A : workload management is done by creating resource queues and assigning various limits.

Q21 : How to re-sync a standby?
A : Use this option if you already have a standby master configured, and just want to resynchronize the data between the primary and backup master host. The Greenplum system catalog tables will not be updated.
# gpinitstandby -n (resynchronize)

Q22 : How do I clone my production databaes to PreProd / QA environment?
A : If Prod and QA on same GPDB cluster, use CREATE database template .
If Prod and QA are on different clusters, use backup and restore utilities.

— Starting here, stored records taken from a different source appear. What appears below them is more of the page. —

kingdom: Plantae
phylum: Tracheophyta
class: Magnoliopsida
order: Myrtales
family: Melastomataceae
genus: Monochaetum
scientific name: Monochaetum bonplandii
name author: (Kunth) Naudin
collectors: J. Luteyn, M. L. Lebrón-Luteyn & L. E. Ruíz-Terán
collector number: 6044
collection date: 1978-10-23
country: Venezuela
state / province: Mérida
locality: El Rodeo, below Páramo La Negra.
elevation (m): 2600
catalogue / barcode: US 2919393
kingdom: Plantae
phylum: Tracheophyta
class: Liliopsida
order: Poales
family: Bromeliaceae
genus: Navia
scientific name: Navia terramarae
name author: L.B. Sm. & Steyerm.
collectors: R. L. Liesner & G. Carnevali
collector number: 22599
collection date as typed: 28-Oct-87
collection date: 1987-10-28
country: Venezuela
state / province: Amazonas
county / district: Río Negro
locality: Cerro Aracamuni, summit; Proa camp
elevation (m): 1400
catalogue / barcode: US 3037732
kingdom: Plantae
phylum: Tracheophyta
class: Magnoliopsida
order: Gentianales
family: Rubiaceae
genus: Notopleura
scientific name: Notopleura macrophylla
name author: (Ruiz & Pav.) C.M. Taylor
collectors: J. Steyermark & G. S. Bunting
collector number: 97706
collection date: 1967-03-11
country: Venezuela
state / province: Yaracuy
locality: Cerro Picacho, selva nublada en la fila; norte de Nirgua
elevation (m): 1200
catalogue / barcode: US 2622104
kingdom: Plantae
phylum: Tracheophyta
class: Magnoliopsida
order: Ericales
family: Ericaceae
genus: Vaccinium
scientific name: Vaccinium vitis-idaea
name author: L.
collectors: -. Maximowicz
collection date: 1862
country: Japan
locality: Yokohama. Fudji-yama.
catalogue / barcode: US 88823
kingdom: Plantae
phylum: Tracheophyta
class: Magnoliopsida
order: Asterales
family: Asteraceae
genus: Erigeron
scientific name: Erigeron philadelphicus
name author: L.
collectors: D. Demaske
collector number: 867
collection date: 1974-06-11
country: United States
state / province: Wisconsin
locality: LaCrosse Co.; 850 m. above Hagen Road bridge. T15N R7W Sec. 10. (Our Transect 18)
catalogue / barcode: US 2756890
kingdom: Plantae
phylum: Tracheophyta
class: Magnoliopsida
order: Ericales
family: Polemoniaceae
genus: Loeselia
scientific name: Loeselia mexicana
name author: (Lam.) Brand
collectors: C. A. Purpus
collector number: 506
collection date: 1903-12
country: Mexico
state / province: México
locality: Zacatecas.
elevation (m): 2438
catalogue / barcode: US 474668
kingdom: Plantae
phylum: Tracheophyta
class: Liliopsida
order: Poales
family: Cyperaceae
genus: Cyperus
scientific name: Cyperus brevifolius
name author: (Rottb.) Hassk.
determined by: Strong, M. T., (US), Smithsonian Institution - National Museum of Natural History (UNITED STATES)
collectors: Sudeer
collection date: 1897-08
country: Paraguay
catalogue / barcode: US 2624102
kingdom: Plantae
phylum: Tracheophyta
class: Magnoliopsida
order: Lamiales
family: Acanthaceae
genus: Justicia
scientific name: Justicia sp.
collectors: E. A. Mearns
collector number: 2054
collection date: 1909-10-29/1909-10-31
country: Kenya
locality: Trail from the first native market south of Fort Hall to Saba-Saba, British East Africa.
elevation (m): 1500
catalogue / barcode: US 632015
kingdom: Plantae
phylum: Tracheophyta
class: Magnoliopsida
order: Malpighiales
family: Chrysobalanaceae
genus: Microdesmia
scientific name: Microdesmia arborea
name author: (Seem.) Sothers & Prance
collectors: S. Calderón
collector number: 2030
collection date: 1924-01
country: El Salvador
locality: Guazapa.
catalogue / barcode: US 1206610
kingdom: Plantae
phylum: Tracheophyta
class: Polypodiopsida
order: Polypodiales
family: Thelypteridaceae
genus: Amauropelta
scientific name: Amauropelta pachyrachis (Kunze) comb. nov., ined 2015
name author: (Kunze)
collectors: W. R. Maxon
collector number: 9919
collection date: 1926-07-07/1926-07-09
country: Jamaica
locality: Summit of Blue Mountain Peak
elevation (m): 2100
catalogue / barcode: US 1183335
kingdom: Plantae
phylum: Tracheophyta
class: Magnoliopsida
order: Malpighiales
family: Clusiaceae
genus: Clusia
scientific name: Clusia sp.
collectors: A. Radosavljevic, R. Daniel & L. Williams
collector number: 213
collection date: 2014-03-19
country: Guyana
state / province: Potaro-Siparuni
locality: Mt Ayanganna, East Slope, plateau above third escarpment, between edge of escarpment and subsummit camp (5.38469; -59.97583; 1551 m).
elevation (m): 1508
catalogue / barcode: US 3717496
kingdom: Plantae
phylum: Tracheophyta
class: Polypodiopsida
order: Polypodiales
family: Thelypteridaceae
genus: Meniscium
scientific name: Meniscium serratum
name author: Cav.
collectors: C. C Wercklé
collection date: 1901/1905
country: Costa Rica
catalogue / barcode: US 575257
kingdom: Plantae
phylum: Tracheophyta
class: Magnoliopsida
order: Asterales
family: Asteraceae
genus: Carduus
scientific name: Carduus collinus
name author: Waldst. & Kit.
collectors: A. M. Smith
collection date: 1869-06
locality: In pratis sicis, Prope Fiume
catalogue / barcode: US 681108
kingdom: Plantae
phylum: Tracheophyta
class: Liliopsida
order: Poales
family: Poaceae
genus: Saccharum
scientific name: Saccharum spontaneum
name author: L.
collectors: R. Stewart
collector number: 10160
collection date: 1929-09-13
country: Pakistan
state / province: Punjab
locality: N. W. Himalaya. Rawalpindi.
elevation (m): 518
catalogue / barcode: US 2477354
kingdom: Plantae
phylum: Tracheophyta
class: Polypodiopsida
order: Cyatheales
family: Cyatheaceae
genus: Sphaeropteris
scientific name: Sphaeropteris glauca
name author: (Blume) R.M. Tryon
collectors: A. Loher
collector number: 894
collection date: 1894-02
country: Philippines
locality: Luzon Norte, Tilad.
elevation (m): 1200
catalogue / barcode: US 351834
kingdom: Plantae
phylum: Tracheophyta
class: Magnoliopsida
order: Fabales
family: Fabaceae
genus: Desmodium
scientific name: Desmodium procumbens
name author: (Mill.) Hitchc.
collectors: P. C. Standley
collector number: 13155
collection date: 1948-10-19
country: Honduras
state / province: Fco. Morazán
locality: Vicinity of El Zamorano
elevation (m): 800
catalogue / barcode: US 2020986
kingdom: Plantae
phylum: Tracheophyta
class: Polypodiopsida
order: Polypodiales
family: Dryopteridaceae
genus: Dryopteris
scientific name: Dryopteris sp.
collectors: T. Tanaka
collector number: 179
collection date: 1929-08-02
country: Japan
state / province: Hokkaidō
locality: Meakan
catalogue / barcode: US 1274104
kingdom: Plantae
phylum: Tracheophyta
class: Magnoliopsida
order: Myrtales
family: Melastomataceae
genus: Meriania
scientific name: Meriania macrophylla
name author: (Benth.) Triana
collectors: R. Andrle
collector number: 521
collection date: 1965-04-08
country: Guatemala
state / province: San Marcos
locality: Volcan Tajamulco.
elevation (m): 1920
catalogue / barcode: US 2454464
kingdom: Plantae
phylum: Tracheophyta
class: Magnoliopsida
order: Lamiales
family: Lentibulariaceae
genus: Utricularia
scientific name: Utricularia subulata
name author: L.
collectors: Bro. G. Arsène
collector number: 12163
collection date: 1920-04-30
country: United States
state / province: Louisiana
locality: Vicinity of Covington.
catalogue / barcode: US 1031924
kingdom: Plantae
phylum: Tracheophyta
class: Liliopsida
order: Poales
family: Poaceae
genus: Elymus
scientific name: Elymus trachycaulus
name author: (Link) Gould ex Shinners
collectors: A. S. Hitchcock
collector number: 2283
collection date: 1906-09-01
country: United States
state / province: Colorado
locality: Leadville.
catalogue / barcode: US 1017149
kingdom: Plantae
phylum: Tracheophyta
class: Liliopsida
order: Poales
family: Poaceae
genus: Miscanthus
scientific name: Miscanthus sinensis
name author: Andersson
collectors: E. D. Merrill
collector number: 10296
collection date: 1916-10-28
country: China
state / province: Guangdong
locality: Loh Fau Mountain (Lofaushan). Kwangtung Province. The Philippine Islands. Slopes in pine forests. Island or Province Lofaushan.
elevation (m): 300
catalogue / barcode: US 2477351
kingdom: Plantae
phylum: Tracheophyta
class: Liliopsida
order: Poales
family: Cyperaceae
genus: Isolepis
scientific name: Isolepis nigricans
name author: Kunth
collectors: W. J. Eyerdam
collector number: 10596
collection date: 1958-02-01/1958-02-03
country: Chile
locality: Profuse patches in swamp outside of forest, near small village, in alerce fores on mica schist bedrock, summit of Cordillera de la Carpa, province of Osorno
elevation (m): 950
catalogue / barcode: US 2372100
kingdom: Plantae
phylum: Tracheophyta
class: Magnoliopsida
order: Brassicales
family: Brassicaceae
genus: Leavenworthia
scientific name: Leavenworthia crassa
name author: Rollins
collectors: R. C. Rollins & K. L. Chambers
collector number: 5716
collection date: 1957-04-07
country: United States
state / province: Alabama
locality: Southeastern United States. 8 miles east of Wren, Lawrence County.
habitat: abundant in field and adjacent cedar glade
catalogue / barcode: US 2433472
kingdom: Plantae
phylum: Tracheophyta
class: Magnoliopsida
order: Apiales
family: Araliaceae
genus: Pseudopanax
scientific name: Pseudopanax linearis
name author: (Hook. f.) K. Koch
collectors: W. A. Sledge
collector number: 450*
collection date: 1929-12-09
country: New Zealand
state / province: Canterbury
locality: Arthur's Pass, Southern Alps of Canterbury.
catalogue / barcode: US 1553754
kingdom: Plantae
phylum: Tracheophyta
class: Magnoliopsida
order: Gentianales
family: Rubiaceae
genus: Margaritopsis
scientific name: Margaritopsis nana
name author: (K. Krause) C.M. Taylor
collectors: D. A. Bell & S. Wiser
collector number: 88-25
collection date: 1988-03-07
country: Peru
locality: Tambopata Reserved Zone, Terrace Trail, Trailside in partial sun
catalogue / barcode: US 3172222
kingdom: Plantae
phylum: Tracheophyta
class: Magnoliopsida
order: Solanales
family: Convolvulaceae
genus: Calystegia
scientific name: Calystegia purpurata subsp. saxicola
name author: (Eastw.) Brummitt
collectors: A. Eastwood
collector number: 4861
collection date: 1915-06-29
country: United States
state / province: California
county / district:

Q23 : What is good and bad about the Greenplum, compared to Oracle and Greenplum?
A : Greenplum is built on top of Postgresql. It is shared nothing, MPP architecture best for data warehousing env. Good for big data analytics purpose.
Oracle is an all-purpose database.

Q24 : Where can I get help on postgres psql commands?
A : In psql session
“ ?” – for all psql session help
“h ” For any SQL syntax help.

Q25 : What is Analyze and how frequen should I run this?
A : ANALYZE collects statistics about the contents of tables in the database, and stores the results in the system table pg_statistic. Subsequently, the query planner uses these statistics to help determine the most efficient execution plans for queries.
It is a good idea to run ANALYZE periodically, or just after making major changes in the contents of a table. Accurate statistics will help the query planner to choose the most appropriate query plan, and thereby improve the speed of query processing. A common strategy is to run VACUUM and ANALYZE once a day during a low-usage time of day.